Damit meint sie die Spielerinnen untereinander, aber auch das Trainerteam. Vergangenes Jahr habe es noch geknirscht. "Belastungssteuerung" sei das Unwort in der Mannschaft gewesen, die mehr Einheiten auf dem Platz und eine größere Freiheit forderte. "Diese schwierigen Phasen haben gut getan, wir haben es geschafft uns auszusprechen, uns wieder neu zu finden", sagt Lattwein.

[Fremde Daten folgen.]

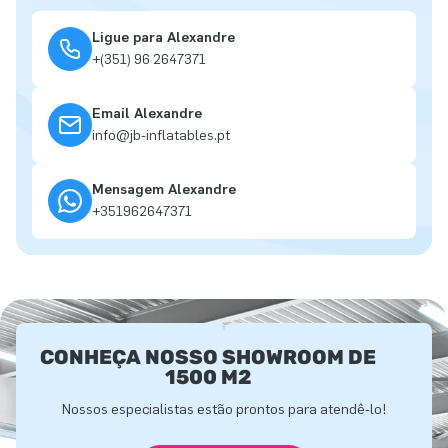
Ligue para Alexandre
+(351) 96 2647371
Email Alexandre
info@jb-inflatables.pt
Mensagem Alexandre
+351962647371
CONHEÇA NOSSO SHOWROOM DE
1500 M2
Nossos especialistas estão prontos para atendê-lo!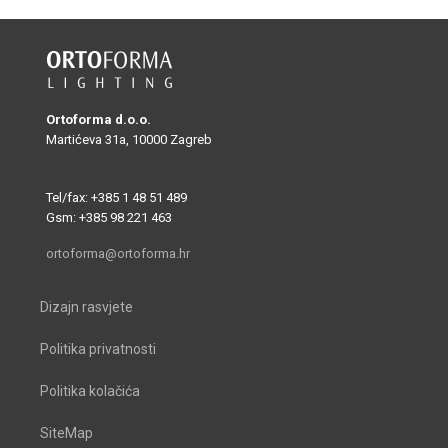
Ortoforma d.o.o.
Martićeva 31a, 10000 Zagreb
Tel/fax: +385 1 48 51 489
Gsm: +385 98 221 463
ortoforma@ortoforma.hr
Dizajn rasvjete
Politika privatnosti
Politika kolačića
SiteMap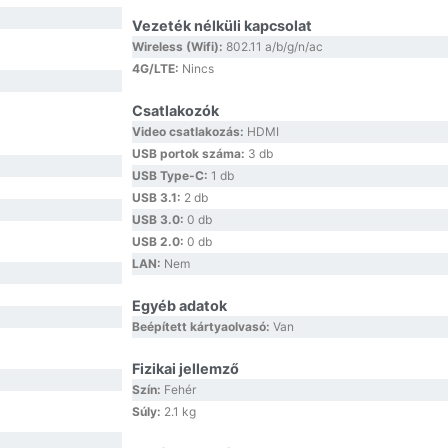
Vezeték nélküli kapcsolat
Wireless (Wifi):
802.11 a/b/g/n/ac
4G/LTE:
Nincs
Csatlakozók
Video csatlakozás:
HDMI
USB portok száma:
3 db
USB Type-C:
1 db
USB 3.1:
2 db
USB 3.0:
0 db
USB 2.0:
0 db
LAN:
Nem
Egyéb adatok
Beépített kártyaolvasó:
Van
Fizikai jellemző
Szín:
Fehér
Súly:
2.1 kg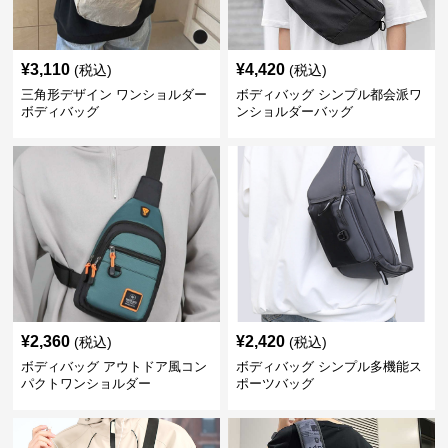
¥
3,110
¥
4,420
(税込)
(税込)
三角形デザイン ワンショルダー
ボディバッグ シンプル都会派ワ
ボディバッグ
ンショルダーバッグ
¥
2,360
¥
2,420
(税込)
(税込)
ボディバッグ アウトドア風コン
ボディバッグ シンプル多機能ス
パクトワンショルダー
ポーツバッグ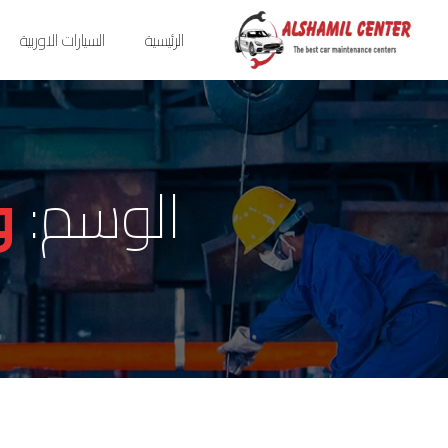
الرئيسية
السيارات الاوربية
الوسم:
و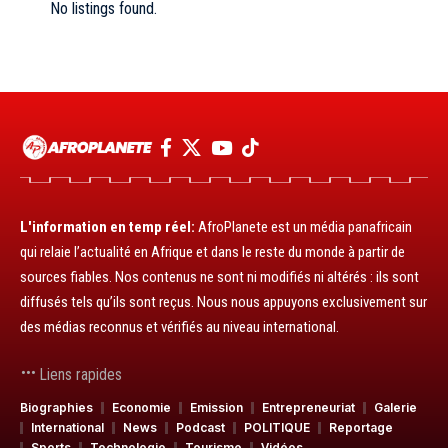
No listings found.
L'information en temp réel:
AfroPlanete est un média panafricain
qui relaie l’actualité en Afrique et dans le reste du monde à partir de
sources fiables. Nos contenus ne sont ni modifiés ni altérés : ils sont
diffusés tels qu’ils sont reçus. Nous nous appuyons exclusivement sur
des médias reconnus et vérifiés au niveau international.
Liens rapides
Biographies
Economie
Emission
Entrepreneuriat
Galerie
International
News
Podcast
POLITIQUE
Reportage
Sports
Technologie
Tourisme
Vidéos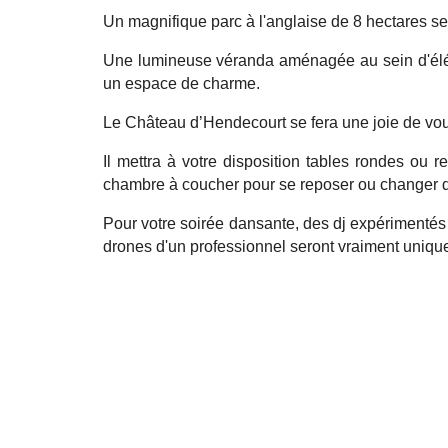
Un magnifique parc à l'anglaise de 8 hectares ser
Une lumineuse véranda aménagée au sein d'élég
un espace de charme.
Le Château d’Hendecourt se fera une joie de vous 
Il mettra à votre disposition tables rondes ou 
chambre à coucher pour se reposer ou changer de t
Pour votre soirée dansante, des dj expérimentés p
drones d'un professionnel seront vraiment unique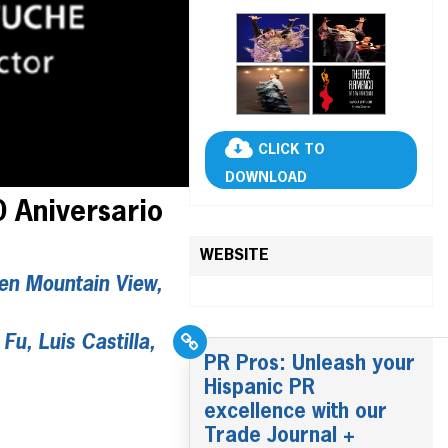
CLICK TO
DOWNLOAD
 Aniversario
WEBSITE
en Mountain View,
Fu, Luis Castilla,
PR Pros: Unleash your
Hispanic PR
excellence with our
Trade Journal +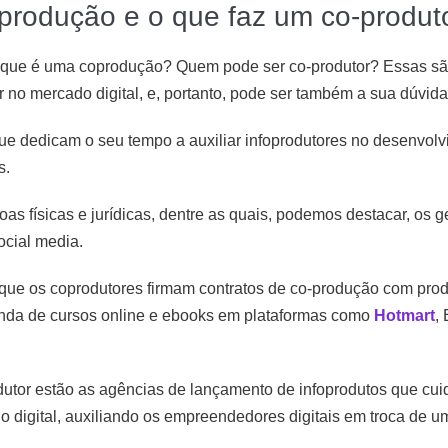
rodução e o que faz um co-produto
 que é uma coprodução? Quem pode ser co-produtor? Essas são
no mercado digital, e, portanto, pode ser também a sua dúvida
que dedicam o seu tempo a auxiliar infoprodutores no desenvol
s.
s físicas e jurídicas, dentre as quais, podemos destacar, os g
ocial media.
que os coprodutores firmam contratos de co-produção com produt
enda de cursos online e ebooks em plataformas como
Hotmart
,
utor estão as agências de lançamento de infoprodutos que cui
 digital, auxiliando os empreendedores digitais em troca de u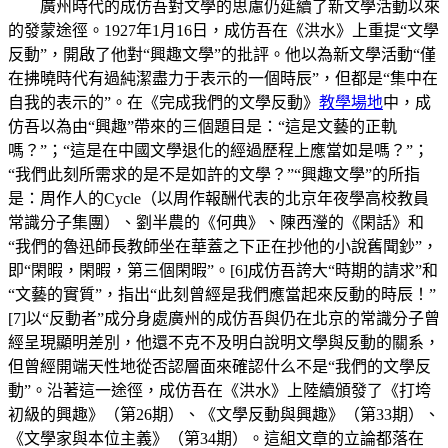
廣州時代的成仿吾對文學的思慮仍延續了新文學活動以來
的發蒙途徑。1927年1月16日，成仿吾在《洪水》上重提“文學
反動”，開啟了他對“興趣文學”的批評。他以為新文學活動“僅
在拂曉時代有過純潔盡力于表示的一個時辰”，但都是“集中在
自我的表示的”。在《完成我們的文學反動》
教學場地
中，成
仿吾以為由“興趣”帶來的三個題目是：“這是文藝的正軌
嗎？”；“這是在中國文學退化的經過歷程上應當如是嗎？”；
“我們此刻所需求的是不是如許的文學？”“興趣文學”的所指
是：周作人的Cycle（以周作報酬代表的北京年夜學高校教員
常識分子集團）、劉半農的《何典》、陳西瀅的《閑話》和
“我們的魯迅師長教師坐在華蓋之下正在抄他的小說舊聞鈔”，
即“閑暇，閑暇，第三個閑暇”。[6]成仿吾誇大“時期的請求”和
“文藝的實質”，指出“此刻曾經是我們應當起來反動的時辰！”
[7]以“反動者”成分身處廣州的成仿吾與仍在北京的常識分子曾
經呈現顯明差別，他還不克不及明白說明文學與反動的關系，
但曾經開端天性地從否認層面來確認什么不是“我們的文學反
動”。沿著這一途徑，成仿吾在《洪水》上陸續頒發了《打垮
初級的興趣》（第26期）、《文學反動與興趣》（第33期）、
《文學家與本位主義》（第34期）。這組文章的立論都落在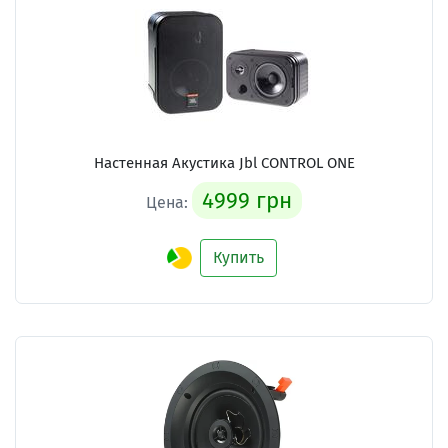
Настенная Акустика Jbl CONTROL ONE
4999 грн
Цена:
Купить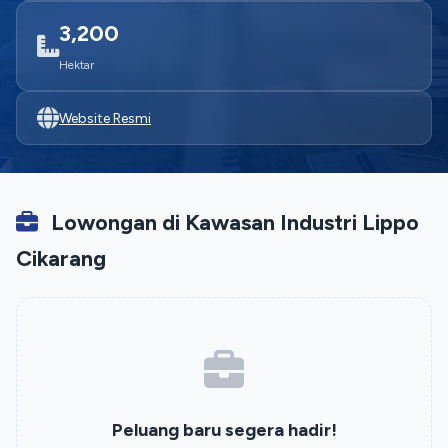
3,200
Hektar
Website Resmi
Lowongan di Kawasan Industri Lippo
Cikarang
Peluang baru segera hadir!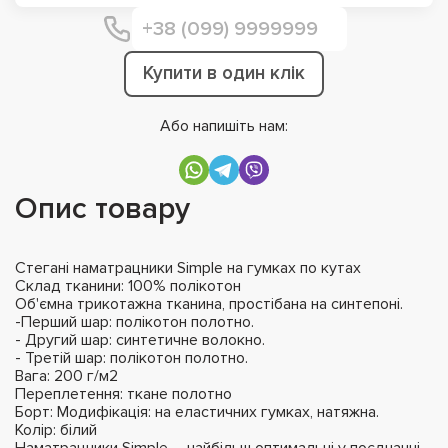
Купити в один клік
Або напишіть нам:
Опис товару
Стегані наматрацники Simple на гумках по кутах
Склад тканини: 100% полікотон
Об'ємна трикотажна тканина, простібана на синтепоні.
-Перший шар: полікотон полотно.
- Другий шар: синтетичне волокно.
- Третій шар: полікотон полотно.
Вага: 200 г/м2
Переплетення: ткане полотно
Борт: Модифікація: на еластичних гумках, натяжна.
Колір: білий
Наматрацники Simple – найбільш оптимальні у поєднанні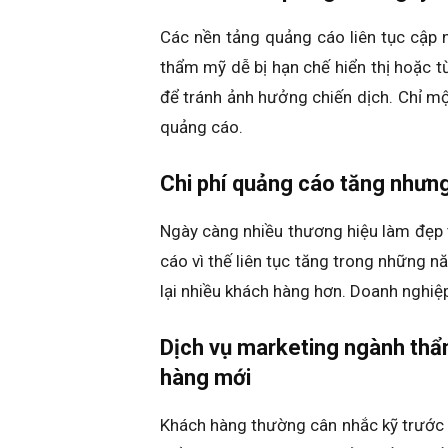
Các nền tảng quảng cáo liên tục cập 
thẩm mỹ dễ bị hạn chế hiển thị hoặc t
để tránh ảnh hưởng chiến dịch. Chỉ m
quảng cáo.
Chi phí quảng cáo tăng nhưng
Ngày càng nhiều thương hiệu làm đẹp t
cáo vì thế liên tục tăng trong những 
lại nhiều khách hàng hơn. Doanh nghiệp 
Dịch vụ marketing ngành thẩ
hàng mới
Khách hàng thường cân nhắc kỹ trước 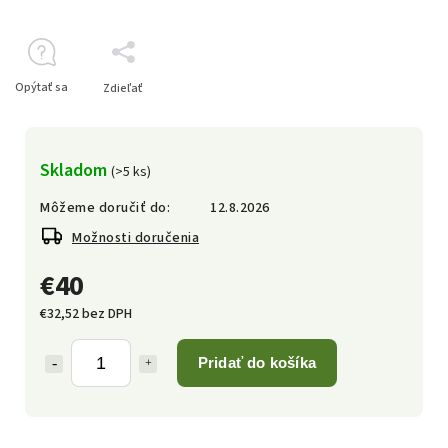
Opýtať sa
Zdieľať
Skladom
(>5 ks)
Môžeme doručiť do:
12.8.2026
Možnosti doručenia
€40
€32,52 bez DPH
Pridať do košíka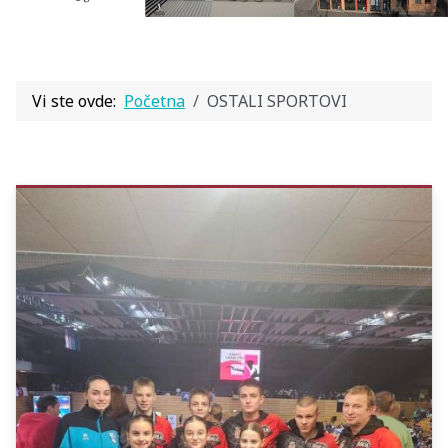
Vi ste ovde:
Početna
OSTALI SPORTOVI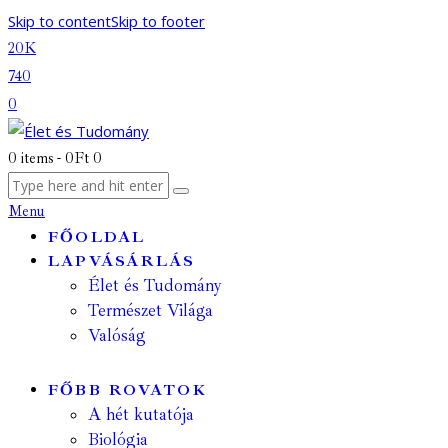
Skip to content
Skip to footer
20K
740
0
0 items
-
0Ft
0
Menu
FŐOLDAL
LAPVÁSÁRLÁS
Élet és Tudomány
Természet Világa
Valóság
FŐBB ROVATOK
A hét kutatója
Biológia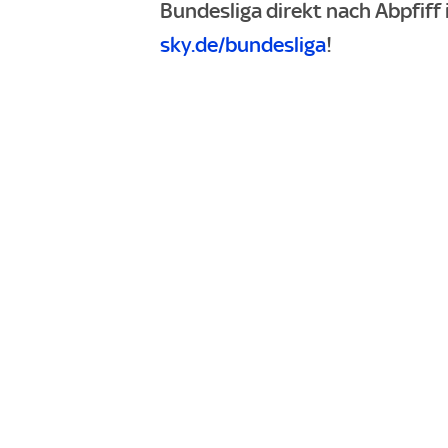
Bundesliga direkt nach Abpfiff 
sky.de/bundesliga
!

Sechs prägende Jahre in der Schweiz
Die Bundestrainerin war vor ihrer Zeit beim DFB, wo sie bereits statt Silvia Neid im Gespräch war, sechs Jahre lang Chefcoach der Schweizer Nationalmannschaft. Dort pflegte sie einen komplett anderen Stil, der sie prägte. "Ich war als Trainerin mehrheitlich alleine unterwegs", sagte sie. "Ich war immer sehr dominant. Ich wollte am liebsten von vorne bis hinten als Trainerin alles alleine machen."
Inzwischen führt sie ein Betreuerteam an. Dies besteht aus ihrer Vertrauten Britta Carlson, den Assistenten Thomas Nörenberg, Patrik Grolimund, Jan-Ingwer Callsen-Bracker für die Neuro-Athletik, Birgit Prinz als Psychologin und Torwarttrainer Michael Fuchs. Für sie sei das ein langer Prozess gewesen, sagt MVT, bei dem ihre Assistentin Carlsson sie sehr unterstützt hat. "Diese Qualität hier von den sportlich Verantwortlichen, die ist so gut und auch eingespielt. Das gibt mir als Trainerin eine viel größere Sicherheit."
Und vor allem Freiheit.
Voss-Tecklenburg, die seit 2009 mit dem Bauunternehmer Hermann Tecklenburg verheiratet ist und aus früherer Beziehung eine Tochter hat, nutzte die Coronapause, um ihre Spielerinnen besser kennenzulernen - und ihnen neben mehr Freiheit und Eigenverantwortung zu geben. "Es baut sich großes Verständnis füreinander auf, mehr Vertrauen", sagte MVT. Sie selbst höre mehr auf sich und ziehe sich manchmal zurück, auch Teampsychologin Birgit Prinz helfe ihr dabei. Tatsächlich ist der Teamgeist spürbar bei der EM. Voss-Tecklenburg vertraute allen Spielerinnen, setzte alle bereits ein.
Glückwunsche von der Ex-Kanzlerin
Das glückte. Zum Halbfinale gab es Glückwunsche auch von Angela Merkel. "Sie hat uns zum Einzug ins Halbfinale gratuliert, alle herzlich grüßen lassen und wünscht uns weiterhin alles Gute", verriet Voss-Tecklenburg der "Bild". Nach der WM 2019 war sie von der damaligen Bundeskanzlerin zu Kaffee und Kuchen ins Büro eingeladen worden. Seitdem stehen beide im Kontakt. Von Merkel komme immer etwas zurück. Vielleicht kommt ja schon am Mittwoch die nächste Gratulation. . .
Nach der EM, daheim in ihrer Wahlheimat Straelen, wolle sie erst einmal "zwei Tage nicht reden", kündigte MVT an, die im März Großmutter geworden ist.
Vielleicht behält sie sich ja ihre Schwimm-Routine. Reden muss sie dabei auf jeden Fall nicht.